Why You Might Not Find Your Favorite Cold Meds at the Pharmacy

The FDA says the decongestant phenylephrine isn’t effective, but there are still options for relieving cold symptoms, says UCSF pharmacist.

By Levi Gadye

It’s winter and many people are contending with the sniffles and coughs. For some, that means heading to the pharmacy to resupply on cold medications.

But this year, some have gone missing from pharmacy shelves. It’s the consequence of a recent conclusion by the U.S. Food and Drug Administration (FDA) that phenylephrine, a common decongestant, isn’t effective. CVS announced in October that it would no longer carry products containing phenylephrine as their only ingredient, including certain versions of well-known products like Sudafed PE.

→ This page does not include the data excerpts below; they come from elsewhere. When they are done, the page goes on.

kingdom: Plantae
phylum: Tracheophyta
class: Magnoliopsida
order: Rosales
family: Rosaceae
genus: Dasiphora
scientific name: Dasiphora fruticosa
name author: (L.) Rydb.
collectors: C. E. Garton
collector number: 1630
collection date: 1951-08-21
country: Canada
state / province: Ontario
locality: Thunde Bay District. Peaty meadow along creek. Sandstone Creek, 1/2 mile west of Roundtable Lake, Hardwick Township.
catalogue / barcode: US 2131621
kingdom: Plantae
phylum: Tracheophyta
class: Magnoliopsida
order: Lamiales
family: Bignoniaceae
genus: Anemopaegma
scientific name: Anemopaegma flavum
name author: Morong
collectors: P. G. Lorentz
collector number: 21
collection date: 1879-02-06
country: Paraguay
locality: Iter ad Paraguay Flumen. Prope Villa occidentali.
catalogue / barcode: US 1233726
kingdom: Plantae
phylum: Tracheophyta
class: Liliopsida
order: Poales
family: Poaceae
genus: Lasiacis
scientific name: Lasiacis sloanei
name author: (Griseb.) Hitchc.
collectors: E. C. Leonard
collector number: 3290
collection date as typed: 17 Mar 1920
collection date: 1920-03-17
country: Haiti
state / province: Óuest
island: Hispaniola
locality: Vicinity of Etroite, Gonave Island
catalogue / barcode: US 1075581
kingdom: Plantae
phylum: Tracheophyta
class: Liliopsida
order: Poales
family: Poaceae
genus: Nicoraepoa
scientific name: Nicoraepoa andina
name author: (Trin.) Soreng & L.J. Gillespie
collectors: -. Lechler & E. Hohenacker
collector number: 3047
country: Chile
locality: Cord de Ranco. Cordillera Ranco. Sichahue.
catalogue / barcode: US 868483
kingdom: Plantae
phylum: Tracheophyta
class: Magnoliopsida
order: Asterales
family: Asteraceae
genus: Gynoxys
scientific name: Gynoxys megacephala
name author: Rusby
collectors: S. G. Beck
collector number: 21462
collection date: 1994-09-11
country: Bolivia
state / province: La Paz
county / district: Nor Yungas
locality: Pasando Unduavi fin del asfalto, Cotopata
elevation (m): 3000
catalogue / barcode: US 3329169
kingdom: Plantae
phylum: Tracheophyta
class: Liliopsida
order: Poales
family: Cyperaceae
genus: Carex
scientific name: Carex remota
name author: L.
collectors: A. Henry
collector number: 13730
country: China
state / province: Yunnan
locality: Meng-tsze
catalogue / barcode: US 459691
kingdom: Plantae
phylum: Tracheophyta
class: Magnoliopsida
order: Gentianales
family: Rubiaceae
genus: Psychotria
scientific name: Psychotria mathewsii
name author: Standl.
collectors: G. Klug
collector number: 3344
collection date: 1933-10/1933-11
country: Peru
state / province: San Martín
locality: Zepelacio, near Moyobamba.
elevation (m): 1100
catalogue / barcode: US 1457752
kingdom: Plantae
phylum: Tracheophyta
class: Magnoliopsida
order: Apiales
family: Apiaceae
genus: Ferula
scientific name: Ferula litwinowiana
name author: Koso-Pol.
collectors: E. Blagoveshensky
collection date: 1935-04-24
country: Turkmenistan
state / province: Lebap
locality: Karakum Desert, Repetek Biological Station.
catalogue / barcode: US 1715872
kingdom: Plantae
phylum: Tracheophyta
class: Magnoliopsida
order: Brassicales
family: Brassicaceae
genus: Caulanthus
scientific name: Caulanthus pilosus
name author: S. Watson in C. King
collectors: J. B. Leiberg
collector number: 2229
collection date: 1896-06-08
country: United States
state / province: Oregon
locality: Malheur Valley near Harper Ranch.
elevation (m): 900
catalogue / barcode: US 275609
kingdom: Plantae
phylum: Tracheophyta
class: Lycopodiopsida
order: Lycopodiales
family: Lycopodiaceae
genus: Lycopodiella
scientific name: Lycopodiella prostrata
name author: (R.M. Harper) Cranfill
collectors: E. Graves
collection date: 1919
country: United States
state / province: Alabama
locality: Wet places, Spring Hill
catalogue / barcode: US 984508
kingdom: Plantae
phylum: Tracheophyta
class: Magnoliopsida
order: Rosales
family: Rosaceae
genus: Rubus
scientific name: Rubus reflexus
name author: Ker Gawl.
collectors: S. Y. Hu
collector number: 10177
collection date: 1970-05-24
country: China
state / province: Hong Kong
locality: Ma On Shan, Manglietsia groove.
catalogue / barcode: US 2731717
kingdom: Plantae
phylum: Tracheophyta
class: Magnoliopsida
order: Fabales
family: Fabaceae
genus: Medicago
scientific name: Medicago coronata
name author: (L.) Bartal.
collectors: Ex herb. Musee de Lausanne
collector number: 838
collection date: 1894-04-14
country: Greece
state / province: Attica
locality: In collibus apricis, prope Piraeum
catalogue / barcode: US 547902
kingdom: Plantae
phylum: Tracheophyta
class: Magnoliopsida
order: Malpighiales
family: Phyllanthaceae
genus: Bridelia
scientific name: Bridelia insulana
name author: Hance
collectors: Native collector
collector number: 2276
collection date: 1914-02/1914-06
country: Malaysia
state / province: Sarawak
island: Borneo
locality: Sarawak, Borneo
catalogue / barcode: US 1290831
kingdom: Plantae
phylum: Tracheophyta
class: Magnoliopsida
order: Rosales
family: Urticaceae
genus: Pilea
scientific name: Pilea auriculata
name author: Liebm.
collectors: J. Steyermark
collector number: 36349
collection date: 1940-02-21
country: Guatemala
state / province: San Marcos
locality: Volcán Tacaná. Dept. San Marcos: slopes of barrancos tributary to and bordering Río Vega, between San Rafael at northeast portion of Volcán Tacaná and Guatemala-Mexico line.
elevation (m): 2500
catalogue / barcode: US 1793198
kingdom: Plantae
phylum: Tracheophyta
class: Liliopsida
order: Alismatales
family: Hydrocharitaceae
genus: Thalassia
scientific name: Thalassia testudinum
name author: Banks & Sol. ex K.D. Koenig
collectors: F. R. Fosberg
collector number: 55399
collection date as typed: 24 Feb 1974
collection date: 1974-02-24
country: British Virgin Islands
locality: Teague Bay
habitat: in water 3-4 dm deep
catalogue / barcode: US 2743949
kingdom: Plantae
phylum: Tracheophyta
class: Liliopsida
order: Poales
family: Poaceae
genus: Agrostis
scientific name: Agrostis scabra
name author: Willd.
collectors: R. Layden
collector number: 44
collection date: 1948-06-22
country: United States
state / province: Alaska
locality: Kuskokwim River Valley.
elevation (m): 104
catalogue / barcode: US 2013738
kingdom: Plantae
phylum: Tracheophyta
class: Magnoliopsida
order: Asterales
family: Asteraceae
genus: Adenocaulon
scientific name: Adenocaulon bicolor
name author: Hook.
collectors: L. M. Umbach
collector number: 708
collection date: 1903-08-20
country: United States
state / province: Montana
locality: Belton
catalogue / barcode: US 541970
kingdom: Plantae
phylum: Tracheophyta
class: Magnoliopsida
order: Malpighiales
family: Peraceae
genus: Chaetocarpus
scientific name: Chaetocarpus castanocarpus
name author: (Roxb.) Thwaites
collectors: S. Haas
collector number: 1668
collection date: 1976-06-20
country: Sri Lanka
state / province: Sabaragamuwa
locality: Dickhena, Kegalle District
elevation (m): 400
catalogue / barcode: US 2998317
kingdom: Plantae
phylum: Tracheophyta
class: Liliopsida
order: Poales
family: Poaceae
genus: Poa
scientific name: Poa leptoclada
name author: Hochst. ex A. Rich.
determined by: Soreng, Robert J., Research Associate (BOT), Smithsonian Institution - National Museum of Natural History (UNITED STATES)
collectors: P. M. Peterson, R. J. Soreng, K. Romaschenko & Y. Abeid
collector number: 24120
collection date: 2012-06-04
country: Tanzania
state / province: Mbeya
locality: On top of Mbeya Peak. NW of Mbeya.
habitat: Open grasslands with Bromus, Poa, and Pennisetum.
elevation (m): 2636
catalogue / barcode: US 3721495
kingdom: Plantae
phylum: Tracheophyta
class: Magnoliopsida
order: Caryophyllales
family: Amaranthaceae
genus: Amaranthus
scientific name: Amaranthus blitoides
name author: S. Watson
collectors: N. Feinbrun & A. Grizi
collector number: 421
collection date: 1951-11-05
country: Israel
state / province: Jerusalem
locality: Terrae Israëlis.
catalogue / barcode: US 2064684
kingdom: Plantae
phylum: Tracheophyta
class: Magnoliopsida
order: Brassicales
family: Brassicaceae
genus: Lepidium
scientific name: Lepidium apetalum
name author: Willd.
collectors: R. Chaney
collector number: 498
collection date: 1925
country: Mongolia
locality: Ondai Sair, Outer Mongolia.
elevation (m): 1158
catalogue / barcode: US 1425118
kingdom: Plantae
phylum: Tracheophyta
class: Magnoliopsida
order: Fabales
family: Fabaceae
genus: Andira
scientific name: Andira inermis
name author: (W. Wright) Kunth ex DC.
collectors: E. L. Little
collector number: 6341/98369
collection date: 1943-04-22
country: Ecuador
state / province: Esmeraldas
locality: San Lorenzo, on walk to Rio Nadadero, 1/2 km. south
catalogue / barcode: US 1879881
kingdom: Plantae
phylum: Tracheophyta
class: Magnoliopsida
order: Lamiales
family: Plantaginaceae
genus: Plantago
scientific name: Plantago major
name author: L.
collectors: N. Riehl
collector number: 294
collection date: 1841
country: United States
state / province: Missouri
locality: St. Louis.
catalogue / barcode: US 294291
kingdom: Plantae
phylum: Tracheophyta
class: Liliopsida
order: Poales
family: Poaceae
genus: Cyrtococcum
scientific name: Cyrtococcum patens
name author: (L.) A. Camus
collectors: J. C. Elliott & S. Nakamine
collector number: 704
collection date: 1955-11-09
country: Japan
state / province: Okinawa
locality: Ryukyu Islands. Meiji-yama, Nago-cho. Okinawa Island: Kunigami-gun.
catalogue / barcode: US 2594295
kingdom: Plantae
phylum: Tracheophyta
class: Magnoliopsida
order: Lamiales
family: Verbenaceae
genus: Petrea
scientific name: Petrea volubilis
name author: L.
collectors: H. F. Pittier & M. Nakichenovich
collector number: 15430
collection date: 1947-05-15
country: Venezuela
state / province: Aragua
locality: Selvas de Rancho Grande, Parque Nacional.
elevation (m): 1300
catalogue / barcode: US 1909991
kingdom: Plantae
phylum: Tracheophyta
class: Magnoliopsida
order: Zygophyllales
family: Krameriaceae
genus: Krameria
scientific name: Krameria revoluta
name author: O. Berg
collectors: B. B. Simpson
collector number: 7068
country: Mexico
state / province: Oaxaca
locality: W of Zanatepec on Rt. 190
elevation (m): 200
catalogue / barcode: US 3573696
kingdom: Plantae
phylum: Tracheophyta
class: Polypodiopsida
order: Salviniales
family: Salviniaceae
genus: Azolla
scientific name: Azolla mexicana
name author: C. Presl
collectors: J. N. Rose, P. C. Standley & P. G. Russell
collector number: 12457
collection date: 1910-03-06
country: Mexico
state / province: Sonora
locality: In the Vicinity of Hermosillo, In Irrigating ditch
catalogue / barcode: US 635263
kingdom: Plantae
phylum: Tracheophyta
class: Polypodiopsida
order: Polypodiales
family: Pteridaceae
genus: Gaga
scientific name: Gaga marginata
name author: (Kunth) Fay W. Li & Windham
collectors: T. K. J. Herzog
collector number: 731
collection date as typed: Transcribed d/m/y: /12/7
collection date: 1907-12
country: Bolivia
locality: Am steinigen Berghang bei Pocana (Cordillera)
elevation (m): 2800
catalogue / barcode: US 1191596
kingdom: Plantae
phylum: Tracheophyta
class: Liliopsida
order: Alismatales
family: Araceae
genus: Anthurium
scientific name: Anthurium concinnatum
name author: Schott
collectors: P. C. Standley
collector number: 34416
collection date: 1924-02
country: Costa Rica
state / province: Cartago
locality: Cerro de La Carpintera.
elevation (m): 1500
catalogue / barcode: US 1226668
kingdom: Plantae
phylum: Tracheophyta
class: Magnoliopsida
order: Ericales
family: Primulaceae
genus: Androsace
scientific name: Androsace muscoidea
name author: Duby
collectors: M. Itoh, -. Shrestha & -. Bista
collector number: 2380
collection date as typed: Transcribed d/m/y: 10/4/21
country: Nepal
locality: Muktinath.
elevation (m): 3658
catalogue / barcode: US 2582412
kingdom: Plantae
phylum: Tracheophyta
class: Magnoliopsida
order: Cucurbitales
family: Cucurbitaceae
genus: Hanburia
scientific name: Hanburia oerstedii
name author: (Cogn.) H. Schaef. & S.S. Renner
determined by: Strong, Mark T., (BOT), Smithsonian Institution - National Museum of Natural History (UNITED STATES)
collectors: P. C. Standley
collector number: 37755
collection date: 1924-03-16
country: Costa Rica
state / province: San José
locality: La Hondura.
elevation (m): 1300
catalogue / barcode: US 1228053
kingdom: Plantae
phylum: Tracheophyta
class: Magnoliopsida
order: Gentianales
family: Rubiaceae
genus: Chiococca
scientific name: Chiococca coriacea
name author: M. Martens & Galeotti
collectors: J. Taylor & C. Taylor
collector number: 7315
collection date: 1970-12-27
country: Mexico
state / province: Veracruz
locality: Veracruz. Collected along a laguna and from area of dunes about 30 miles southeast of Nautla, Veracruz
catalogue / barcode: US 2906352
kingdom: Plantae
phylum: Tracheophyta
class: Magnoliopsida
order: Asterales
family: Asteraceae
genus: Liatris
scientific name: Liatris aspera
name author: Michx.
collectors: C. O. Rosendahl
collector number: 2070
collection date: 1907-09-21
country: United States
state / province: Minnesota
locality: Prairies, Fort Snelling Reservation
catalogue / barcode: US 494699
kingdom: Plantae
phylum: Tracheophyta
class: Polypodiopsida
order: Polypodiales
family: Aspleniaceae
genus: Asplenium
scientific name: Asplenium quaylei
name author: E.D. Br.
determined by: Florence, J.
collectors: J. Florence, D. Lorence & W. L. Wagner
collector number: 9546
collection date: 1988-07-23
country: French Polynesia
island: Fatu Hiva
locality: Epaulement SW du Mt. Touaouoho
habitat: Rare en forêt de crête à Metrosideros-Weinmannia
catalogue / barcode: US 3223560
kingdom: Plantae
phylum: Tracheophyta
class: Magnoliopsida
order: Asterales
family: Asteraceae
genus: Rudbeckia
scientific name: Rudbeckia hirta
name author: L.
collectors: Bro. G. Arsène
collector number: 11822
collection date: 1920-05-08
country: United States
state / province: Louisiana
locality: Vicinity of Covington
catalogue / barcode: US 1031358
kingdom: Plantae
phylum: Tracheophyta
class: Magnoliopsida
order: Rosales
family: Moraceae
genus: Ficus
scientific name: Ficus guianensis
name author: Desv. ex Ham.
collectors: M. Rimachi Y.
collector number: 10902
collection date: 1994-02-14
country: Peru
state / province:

We spoke with UC San Francisco’s Shalini Lynch, PharmD, faculty member in the Department of Clinical Pharmacy and an expert on drug information, about this new development in treatments for cold symptoms.

Why did the FDA conclude that this common cold med isn’t effective?

In 2007, some pharmacists petitioned the FDA to review the dosage of phenylephrine, suspecting that the over-the-counter dose was too low and not effective. Often with over-the-counter drugs, the FDA recommends lower doses than what we see in prescription medications, because over-the-counter meds are used for self-care without physician supervision.

Between 2007 and 2023, the FDA conducted a more comprehensive look at data collected over these years and concluded that phenylephrine isnt effective at any dose.

Does this announcement have any teeth to it?

So far, the FDA has not said “pull the product” or “stop making the product,” nothing like that. They’ve just clarified that phenylephrine doesn’t have the efficacy that we once thought it might. It’s still approved for over-the-counter use.

What are pharmacies and drug manufacturers doing in response?

Right now, CVS is the only major pharmacy that’s changed its offerings. Perhaps the thinking is, Why offer a product if it’s not going to work? It’s a big step for them to remove these products from the shelves. I think it’s unclear what will happen in the long term with other pharmacies and with the supply chain, since so many products contain this ingredient.

Are all products with phenylephrine being pulled?

Only CVS is removing cold medications that contain phenylephrine as the sole active ingredient. One example is one version of Sudafed, called Sudafed PE. Many cold medications are combination products, with several active ingredients, and those products will still be available; nothing is changing for those medications.

I’ve relied on Sudafed PE for years. What should I do now?

If you can’t find the exact product you’ve been using to treat your colds, you’ll need to find a different formulation, or combination, or try a different pharmacy. Generally speaking, where cold and flu is concerned, we recommend using single-ingredient products, so if you must use Sudafed PE, you may need to obtain it from a source other than CVS.

You might also consider other medications. Pseudoephedrine, the decongestant found in other Sudafed products, must be purchased at the pharmacy counter, and is still available.

Any other advice for people who’ve come down with a cold?

Colds, thankfully, are usually self-limiting. They’re annoying for a few days and then tend to fade. But if the symptoms are really bothering you, like if you’re sneezing or coughing all of the time, it’s worth it to find a medication that can help.

MedlinePlus is a website put out by the National Library of Medicine that can be a great place to learn about treating the common cold at home. WebMD is pretty good too. And the pharmacist behind the counter can help, if you find yourself torn between the many options. The FDA’s new guidance was no surprise to those of us in pharmacy, and we’re happy to help you with all medications, including those that don’t require a prescription.